Document excerpt:
- Opening Delimiter -

Birmingham Pride is a weekend-long LGBTQ+ festival held annually in the Gay Village, Hurst Street, Birmingham, England, over the Spring Bank Holiday weekend. Birmingham Pride is the UK's largest two-day gay pride festival.

It usually features a carnival parade through the city centre (but the 2008 parade was cancelled), plus dance and musical events, funfair rides, a temporary village green, and street stalls and entertainments.

History
The first Birmingham Gay Pride Weekend took place on 8–9 July 1977, one week after the first London Gay Pride Week, itself the first Gay Pride Rally to take place outside the United States. Although "hastily arranged and not very well conceived", the Birmingham event featured dances, two "Gay Days" in Cannon Hill Park and a march up New Street from the Bull Ring, culminating in a small rally on the steps of Birmingham Town Hall. According to one of its organisers "Our aim was to announce ourselves and let Birmingham know gay people were here: ‘Here we are and here we’ll stay’" Two or three further such events were organised by Birmingham Gay Liberation Front until the organisation declined in the mid 1970s.

- Closing Delimiter -

Task 1: From the Birmingham Pride passage above, copy out word for word the stretch from "Birmingham Pride is a" through "gay pride festival.".
Task 2: Extend the Birmingham Pride passage above, starting after its last sentence.

Recorded data:
- Opening Delimiter -

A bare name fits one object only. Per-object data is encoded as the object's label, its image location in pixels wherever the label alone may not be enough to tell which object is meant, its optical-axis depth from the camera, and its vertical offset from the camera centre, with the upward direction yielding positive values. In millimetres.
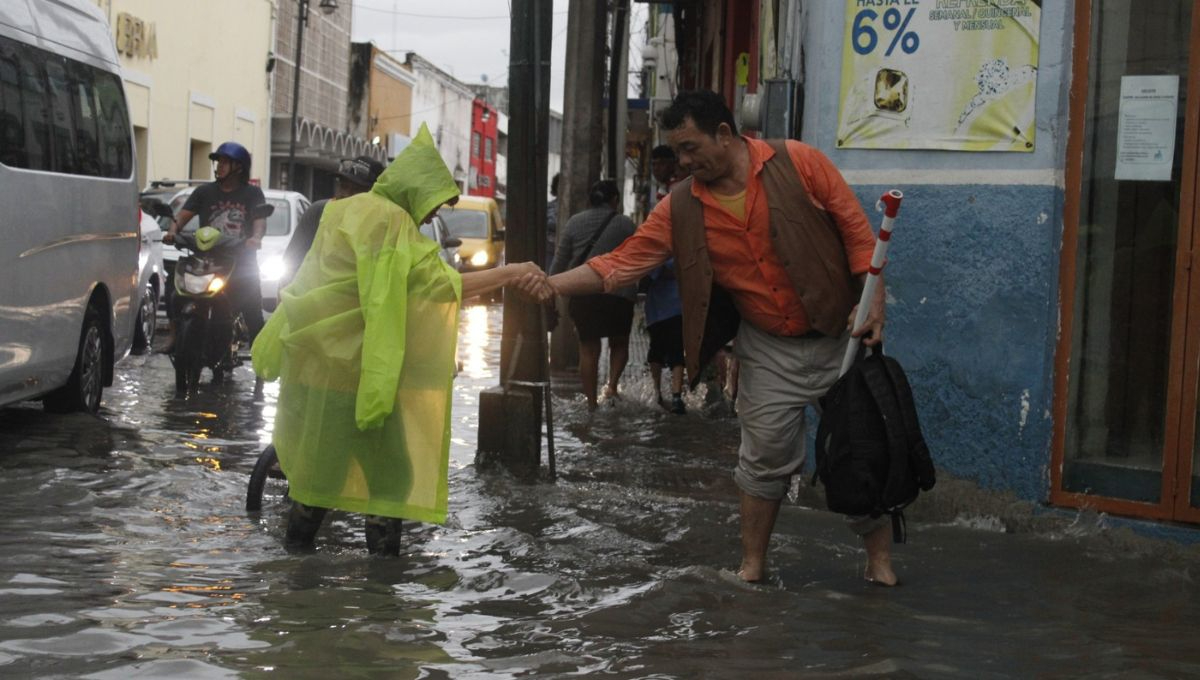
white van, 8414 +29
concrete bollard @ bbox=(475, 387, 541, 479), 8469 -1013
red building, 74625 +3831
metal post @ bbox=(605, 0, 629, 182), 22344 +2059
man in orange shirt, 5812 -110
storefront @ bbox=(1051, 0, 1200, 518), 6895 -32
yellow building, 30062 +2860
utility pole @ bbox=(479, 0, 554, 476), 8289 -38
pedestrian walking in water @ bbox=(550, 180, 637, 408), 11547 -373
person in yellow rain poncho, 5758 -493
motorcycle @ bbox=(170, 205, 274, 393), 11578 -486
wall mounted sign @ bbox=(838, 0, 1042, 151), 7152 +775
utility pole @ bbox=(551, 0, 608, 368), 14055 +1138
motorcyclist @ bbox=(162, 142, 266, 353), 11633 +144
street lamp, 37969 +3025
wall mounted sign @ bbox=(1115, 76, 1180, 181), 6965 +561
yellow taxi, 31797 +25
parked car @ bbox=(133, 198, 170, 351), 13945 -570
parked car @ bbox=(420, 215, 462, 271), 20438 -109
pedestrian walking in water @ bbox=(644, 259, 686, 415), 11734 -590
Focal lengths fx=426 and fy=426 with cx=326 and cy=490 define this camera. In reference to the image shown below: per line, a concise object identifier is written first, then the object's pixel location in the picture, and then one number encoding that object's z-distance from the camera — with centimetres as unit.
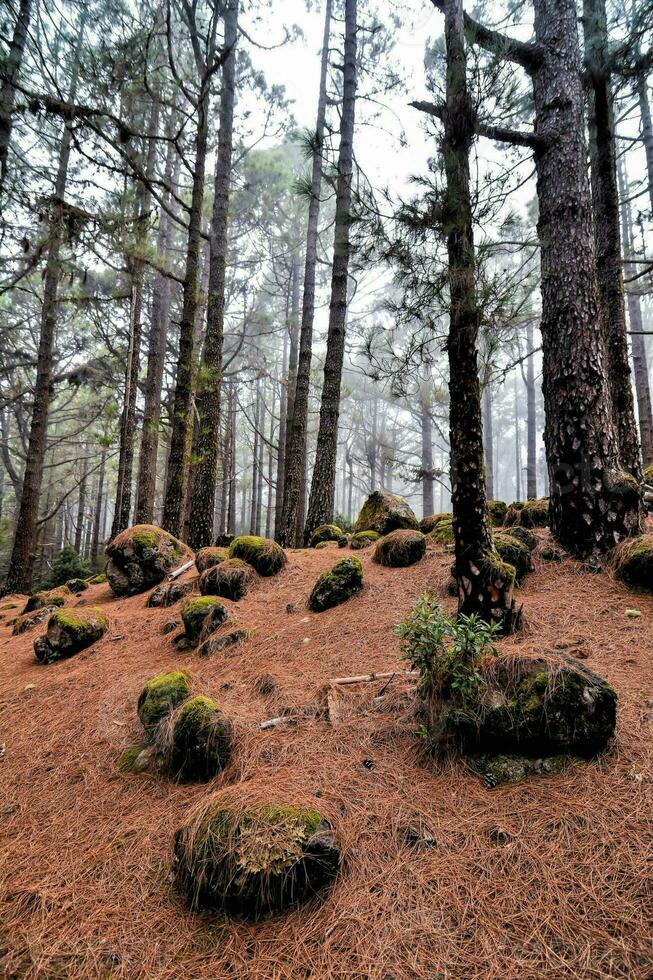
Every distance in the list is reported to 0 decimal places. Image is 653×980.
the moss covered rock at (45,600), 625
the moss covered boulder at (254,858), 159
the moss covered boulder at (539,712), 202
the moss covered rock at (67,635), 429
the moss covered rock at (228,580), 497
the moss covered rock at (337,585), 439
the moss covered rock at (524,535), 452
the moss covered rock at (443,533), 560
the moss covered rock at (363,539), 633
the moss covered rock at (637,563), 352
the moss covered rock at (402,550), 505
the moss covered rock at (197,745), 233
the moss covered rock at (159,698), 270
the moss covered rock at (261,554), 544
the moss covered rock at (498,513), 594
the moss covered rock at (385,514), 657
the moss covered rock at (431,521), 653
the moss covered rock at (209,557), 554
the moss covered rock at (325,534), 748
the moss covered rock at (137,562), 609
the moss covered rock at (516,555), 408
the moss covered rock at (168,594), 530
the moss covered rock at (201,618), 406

- Closing Delimiter -

Answer section 1:
Birmingham Pride is a weekend-long LGBTQ+ festival held annually in the Gay Village, Hurst Street, Birmingham, England, over the Spring Bank Holiday weekend. Birmingham Pride is the UK's largest two-day gay pride festival.

Answer section 2:
Annual gay festivals in Birmingham resumed in 1983 with the first "Five Days of Fun", originally known as "Gay Brum". Unlike the 1970s Pride weekends and the earlier "Gay Days", Five Days of Fun was not intended as a political statement but as a social event and celebration. Daytime and evening events would take place throughout the city's main gay bars and clubs in the village – culminating in an It's a Knockout competition between teams of the venues' staff, held in the garden/swimming pool at The Grosvenor House Hotel, Hagley Road, Edgbaston.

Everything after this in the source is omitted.